Building on the previous question, there is one particular time that I recall when I did not bring in dedicated sales talent until well after the product launched. It was a sponsorship-driven model and I was trying to be conscientious so I wanted to build up a steady audience first, in order to be able to show a strong value prop to potential sponsors. But what I missed was that a really good sales person doesn’t just sell; she can be a core member of your product team, helping you understand what you need to do to make sure your product is saleable, because she is already out there having conversations with potential customers. Once I did hire a sales person we made progress rapidly.

What is one business idea that you’re willing to give away to our readers?

My wife and I have single friends who ask us if we know anyone to introduce them to.
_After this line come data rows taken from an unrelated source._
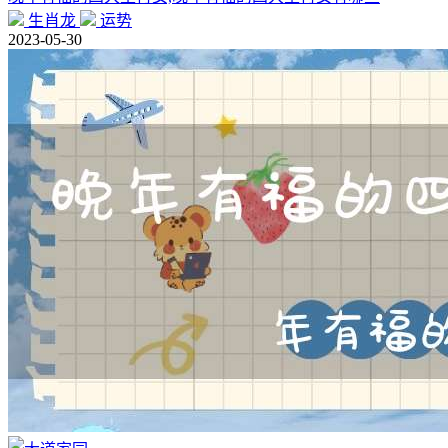
生肖龙
运势
2023-05-30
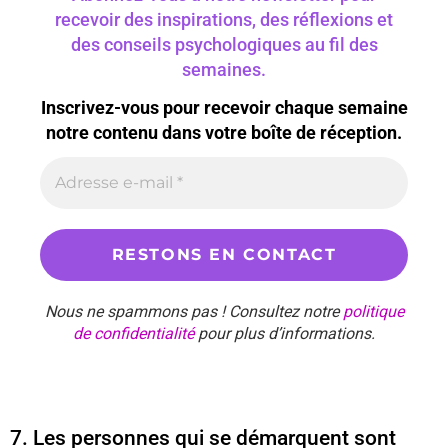
recevoir des inspirations, des réflexions et
des conseils psychologiques au fil des
semaines.
Inscrivez-vous pour recevoir chaque semaine
notre contenu dans votre boîte de réception.
Nous ne spammons pas ! Consultez notre
politique
de confidentialité
pour plus d’informations.
7. Les personnes qui se démarquent sont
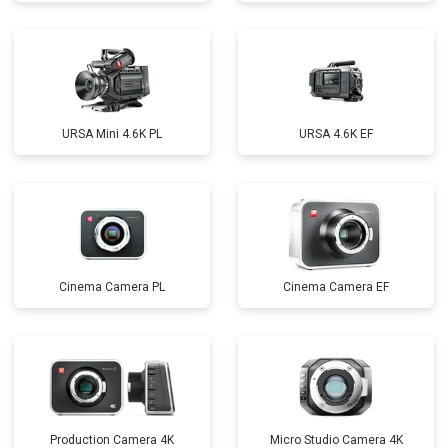
URSA Mini 4.6K PL
URSA 4.6K EF
Cinema Camera PL
Cinema Camera EF
Production Camera 4K
Micro Studio Camera 4K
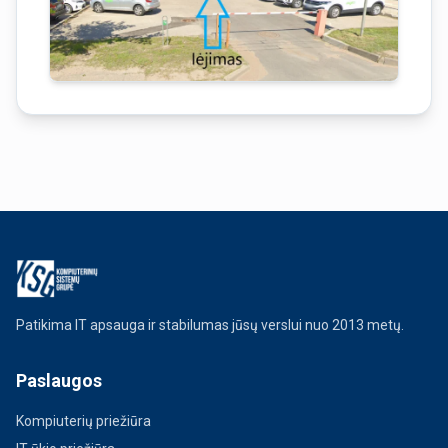
Patikima IT apsauga ir stabilumas jūsų verslui nuo 2013 metų.
Paslaugos
Kompiuterių priežiūra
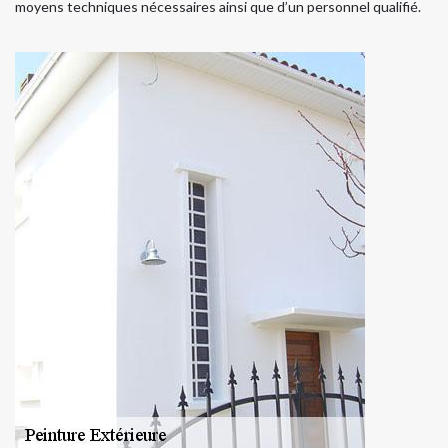
moyens techniques nécessaires ainsi que d’un personnel qualifié.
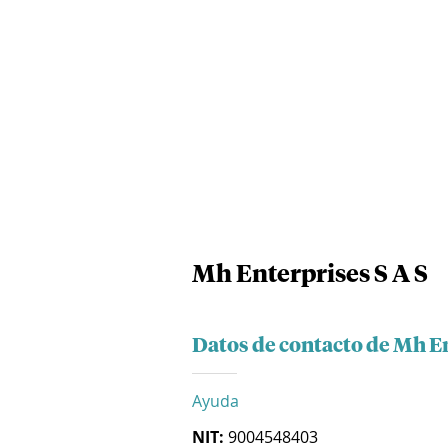
Mh Enterprises S A S
Datos de contacto de Mh En
Ayuda
NIT:
9004548403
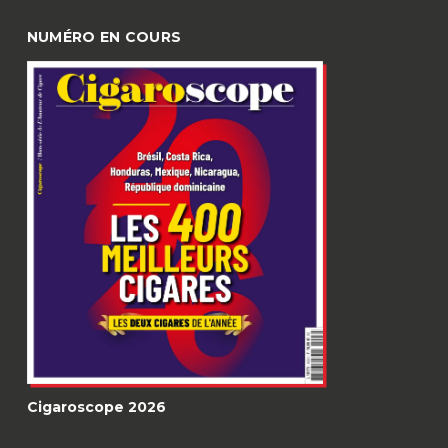
NUMÉRO EN COURS
Cigaroscope 2026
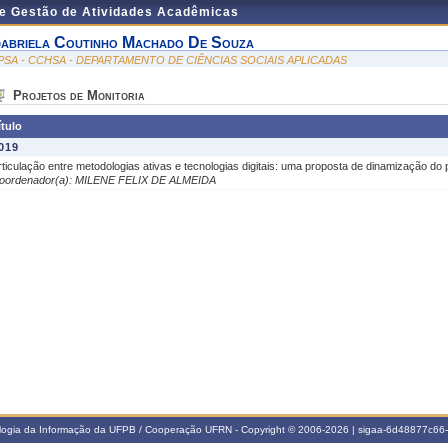
de Gestão de Atividades Acadêmicas
abriela Coutinho Machado De Souza
PSA - CCHSA - DEPARTAMENTO DE CIÊNCIAS SOCIAIS APLICADAS
Projetos de Monitoria
ítulo
019
rticulação entre metodologias ativas e tecnologias digitais: uma proposta de dinamização d
oordenador(a): MILENE FELIX DE ALMEIDA
ologia da Informação da UFPB / Cooperação UFRN - Copyright © 2006-2026 | sigaa-6d48877c6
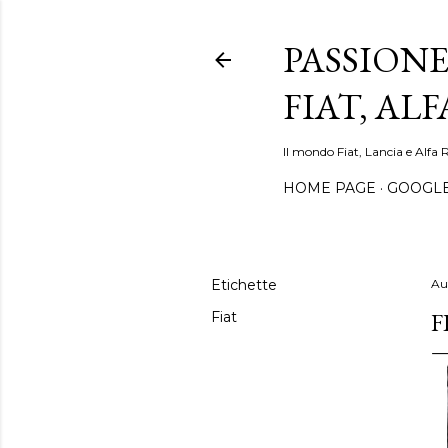
PASSIONE
FIAT, AL
Il mondo Fiat, Lancia e Alfa 
HOME PAGE
GOOGL
Etichette
Au
F
Fiat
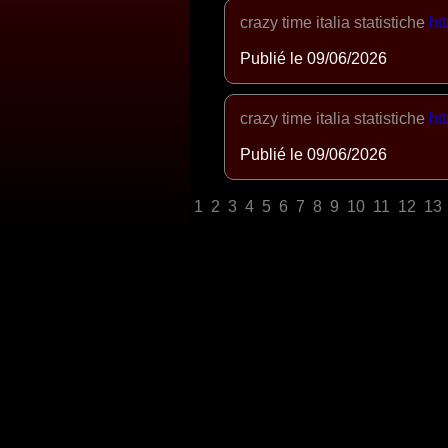
crazy time italia statistiche
ht
Publié le 09/06/2026
crazy time italia statistiche
ht
Publié le 09/06/2026
1
2
3
4
5
6
7
8
9
10
11
12
13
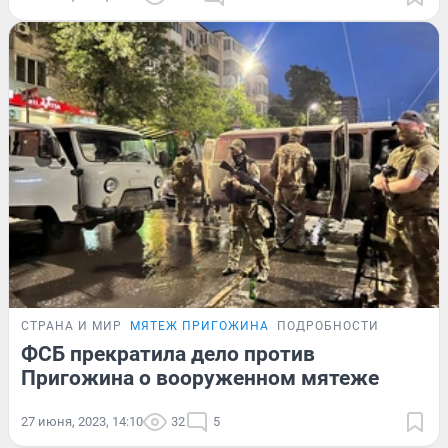
СТРАНА И МИР
МЯТЕЖ ПРИГОЖИНА
ПОДРОБНОСТИ
ФСБ прекратила дело против
Пригожина о вооруженном мятеже
27 июня, 2023, 14:10
32
5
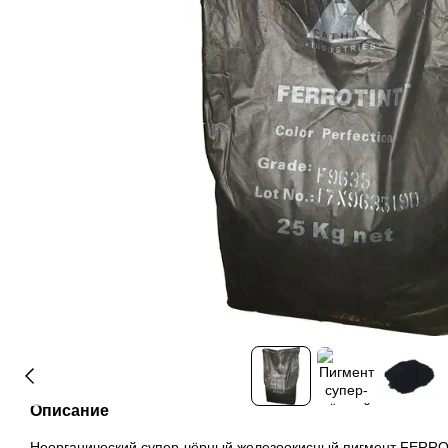
Описание
Неорганический супер-чёрный железоокисный пигмент FERRO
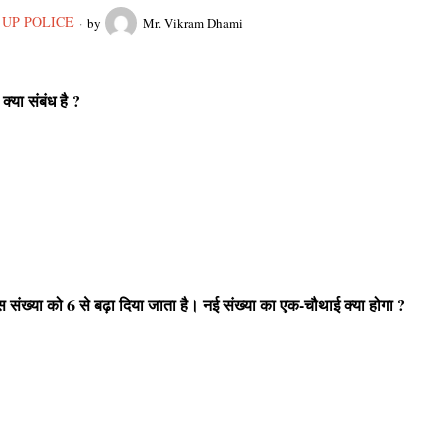
UP POLICE
by
Mr. Vikram Dhami
 क्या संबंध है
?
 संख्या को
6
से बढ़ा दिया जाता है। नई संख्या का एक-चौथाई क्या होगा
?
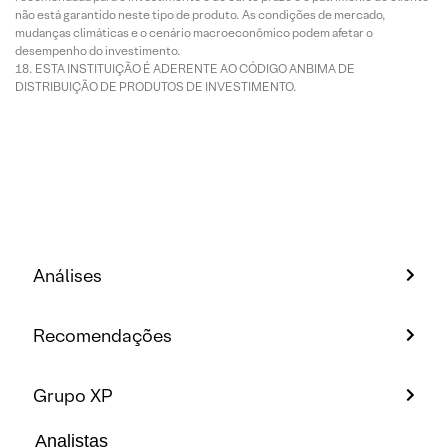
não está garantido neste tipo de produto. As condições de mercado,
mudanças climáticas e o cenário macroeconômico podem afetar o
desempenho do investimento.
ESTA INSTITUIÇÃO É ADERENTE AO CÓDIGO ANBIMA DE
DISTRIBUIÇÃO DE PRODUTOS DE INVESTIMENTO.
Análises
Recomendações
Grupo XP
Analistas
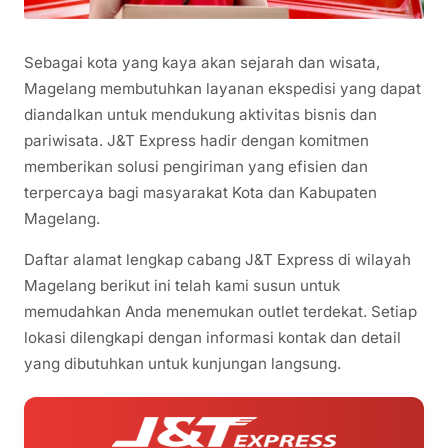
Sebagai kota yang kaya akan sejarah dan wisata,
Magelang membutuhkan layanan ekspedisi yang dapat
diandalkan untuk mendukung aktivitas bisnis dan
pariwisata. J&T Express hadir dengan komitmen
memberikan solusi pengiriman yang efisien dan
terpercaya bagi masyarakat Kota dan Kabupaten
Magelang.
Daftar alamat lengkap cabang J&T Express di wilayah
Magelang berikut ini telah kami susun untuk
memudahkan Anda menemukan outlet terdekat. Setiap
lokasi dilengkapi dengan informasi kontak dan detail
yang dibutuhkan untuk kunjungan langsung.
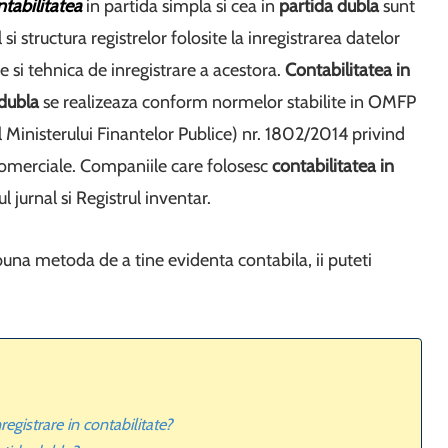
ntabilitatea
in partida simpla si cea in
partida dubla
sunt
si structura registrelor folosite la inregistrarea datelor
e si tehnica de inregistrare a acestora.
Contabilitatea in
 dubla
se realizeaza conform normelor stabilite in OMFP
 Ministerului Finantelor Publice) nr. 1802/2014 privind
 comerciale. Companiile care folosesc
contabilitatea in
 jurnal si Registrul inventar.
una metoda de a tine evidenta contabila, ii puteti
gistrare in contabilitate?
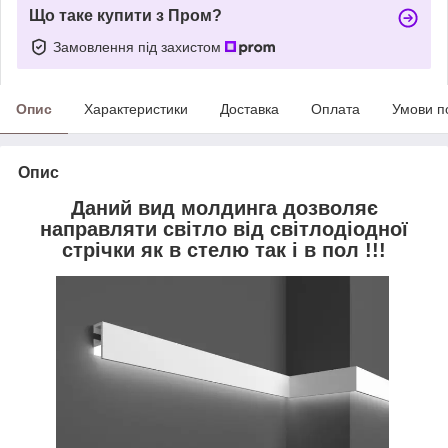
Що таке купити з Пром?
Замовлення під захистом
Опис
Характеристики
Доставка
Оплата
Умови п
Опис
Даний вид молдинга дозволяє
направляти світло від світлодіодної
стрічки як в стелю так і в пол !!!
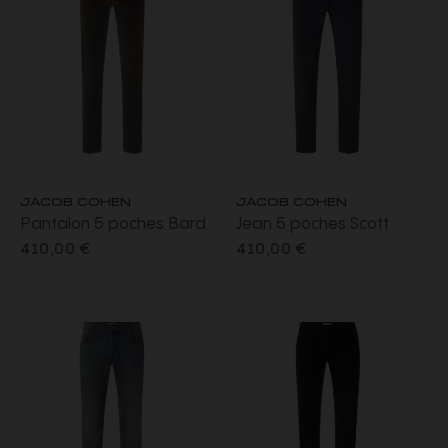
JACOB COHEN
JACOB COHEN
Pantalon 5 poches Bard
Jean 5 poches Scott
velours côtelé extensible
carrot slim denim super
410,00 €
410,00 €
coton marron taupe
extensible gris foncé
délavé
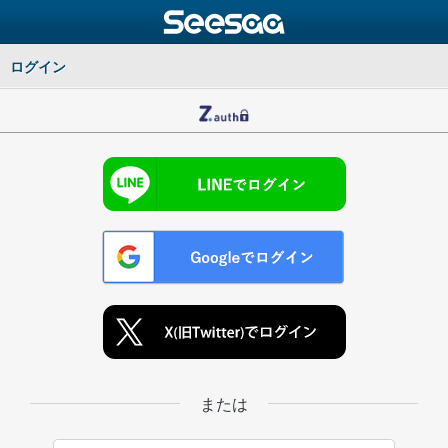
ログイン
または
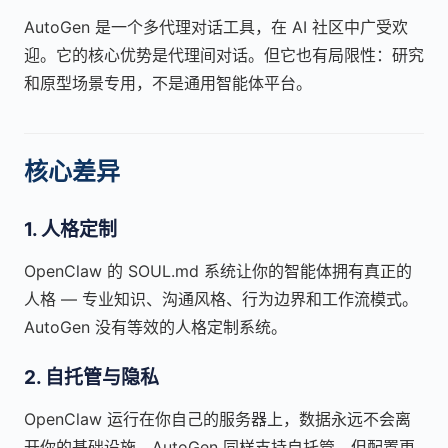
AutoGen 是一个多代理对话工具，在 AI 社区中广受欢
迎。它的核心优势是代理间对话。但它也有局限性：研究
和原型场景专用，不是通用智能体平台。
核心差异
1. 人格定制
OpenClaw 的 SOUL.md 系统让你的智能体拥有真正的
人格 — 专业知识、沟通风格、行为边界和工作流模式。
AutoGen 没有等效的人格定制系统。
2. 自托管与隐私
OpenClaw 运行在你自己的服务器上，数据永远不会离
开你的基础设施。AutoGen 同样支持自托管，但配置更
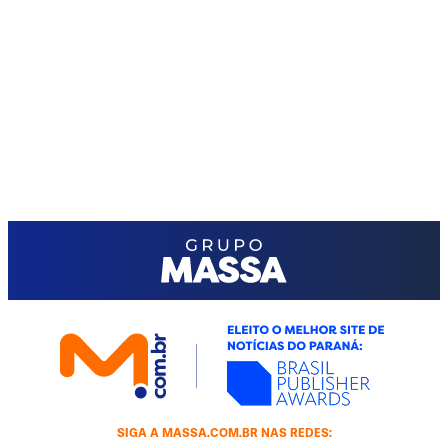
SIGA A MASSA.COM.BR NAS REDES:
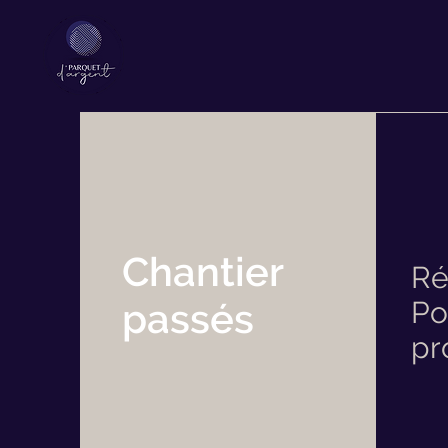
Chantier
Ré
passés
Po
pr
Unfortunately, we can’t always find the right match among our own circle. But I’m confident that somewhere in the circles of one of my close friends is someone who could be a great partner for the people that we know . . . it’s just not easy to tap into these circles. I’m not aware of a major dating site that’s focused exclusively on people connecting friends to friends of friends, but I think there should be one. Traditional online dating can be hard, particularly for people who receive lots of unwelcome and sometimes hostile attention. Being “introduced” by mutual and trusted friends could solve this problem, and could help people find better matches because they are brokered by intermediaries who actually care about the “seekers.” I have a name – some variant of “Set up” – and I sketched out a vision on a napkin. But this idea is not really what I do, so hopefully someone else will give it a go, as a public service. If anyone’s interested, I’ll help them!

Tell us something about you that very few people know?

We no longer keep peanut butter in the house because when it’s there I’ll finish a jar, with a spoon, in about an hour.

What is the one book that you recommend our community should read and why?

I’ll be whimsical, since I’m near Walden pond at the moment: Walden is a book entrepreneurs should read (as should everyone), because of its intense focus on the idea of authenticity. Probably for most of us authenticity won’t look like living in the woods, but trying to find our own way of being authentic in what we do is possible and necessary. Particularly in a time when there’s a lot of froth out there in the business world – start-up after start-up chasing easy arbitrage – it’s important to dig for authentic value. In the long run, it will win.

What people have influenced your thinking and might be of interest to others?

I heard a talk by Seth Godin fairly early in my career that had a big impact on me. He spoke about the importance of making products “remarkable.” I found that very liberating . . . “beauty” and “remarkableness” were qualities I had until that time associated with art, not business, but coming out of that talk I felt a freedom to try to make what we do in business “beautiful” and it’s served me well.

It’s both cliche and honest to admit that I admired Steve Jobs’ emphasis on design as a key driver of business success, and have made design a core concern of mine in everything I do. I remember well when the iPod came out . At the time there were many other products on the market that did exactly the same thing, but the iPod was just so much more “beautiful” than any of them that it made people make the switch to digital music. That’s something we should always remember: the goal is to build not just a better, but also a better-looking, mousetrap.

And for something completely different, I’ve read a lot of baseball blogs over the years, particularly those that do in depth, usually quantitative, analysis of what makes teams successful. I read these because I love the game of baseball and am a long-time Red Sox fan, but also the perspective that I gain from these does I believe make me a more rigorous evaluator of my own business operations. It’s easy to fall into thinking that you really “know” your own business; forcing yourself to take a step outside and take a fresh look at what the cold hard numbers say is beneficial, and sometimes it takes something out of left field (yes, intended) to make you do it.